**Task to carry out**
The expected answer is the set of lines in the data below between the line holding "1.1: 8074.046 -> 8074.048" and the line holding "2.1: 8074.026 -> none", inclusive, written out exactly.

**Raw data**
================================

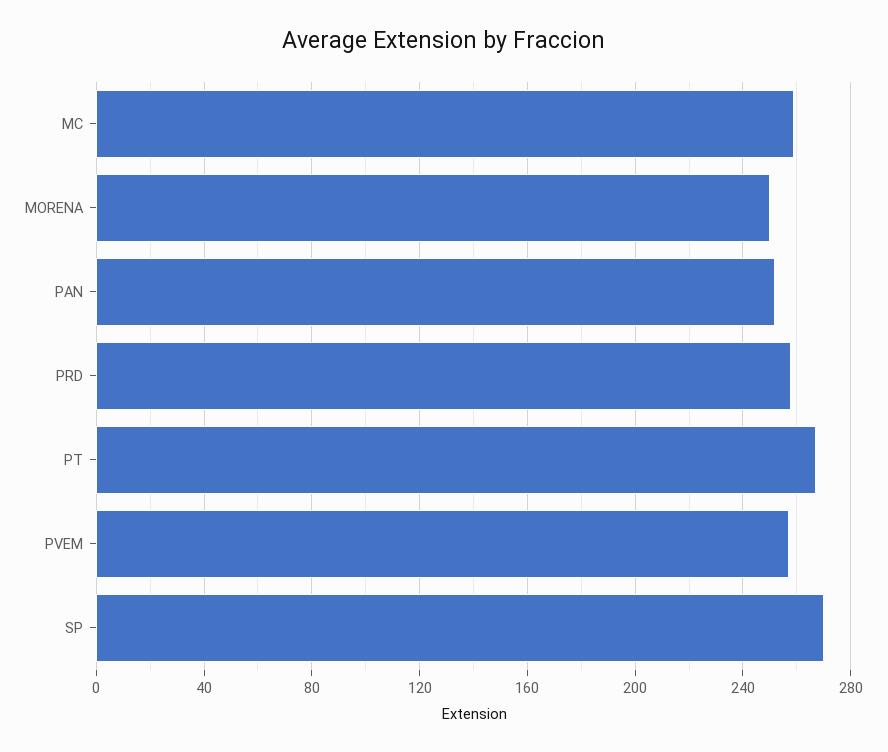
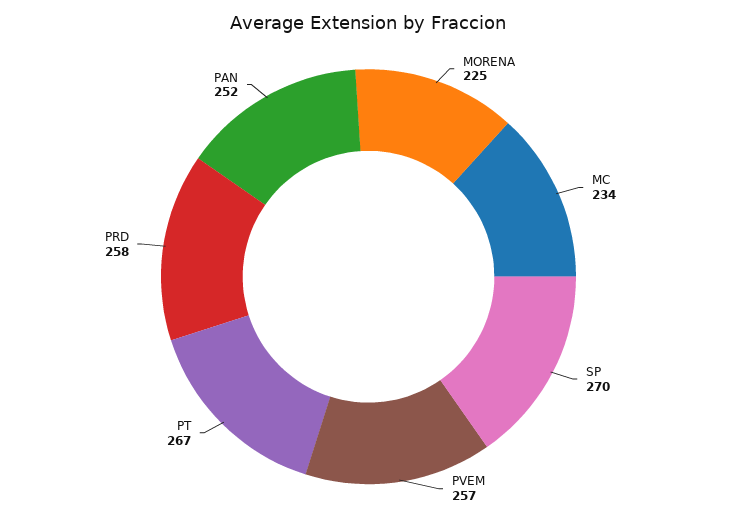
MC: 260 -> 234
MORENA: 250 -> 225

================================

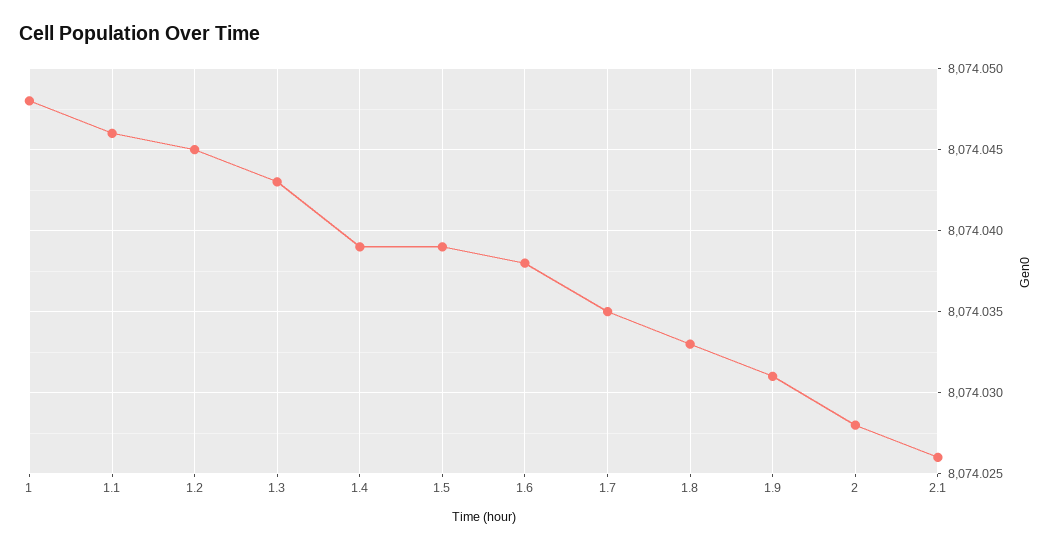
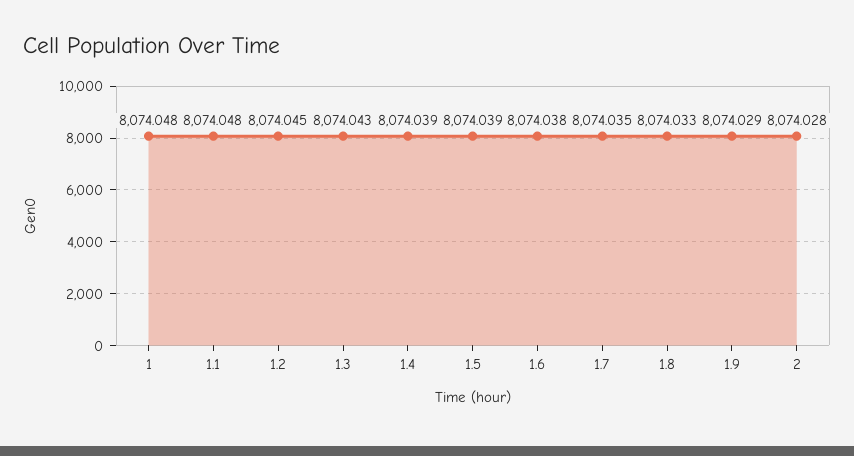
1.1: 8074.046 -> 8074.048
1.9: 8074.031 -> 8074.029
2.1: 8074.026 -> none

================================

**Expected output**
1.1: 8074.046 -> 8074.048
1.9: 8074.031 -> 8074.029
2.1: 8074.026 -> none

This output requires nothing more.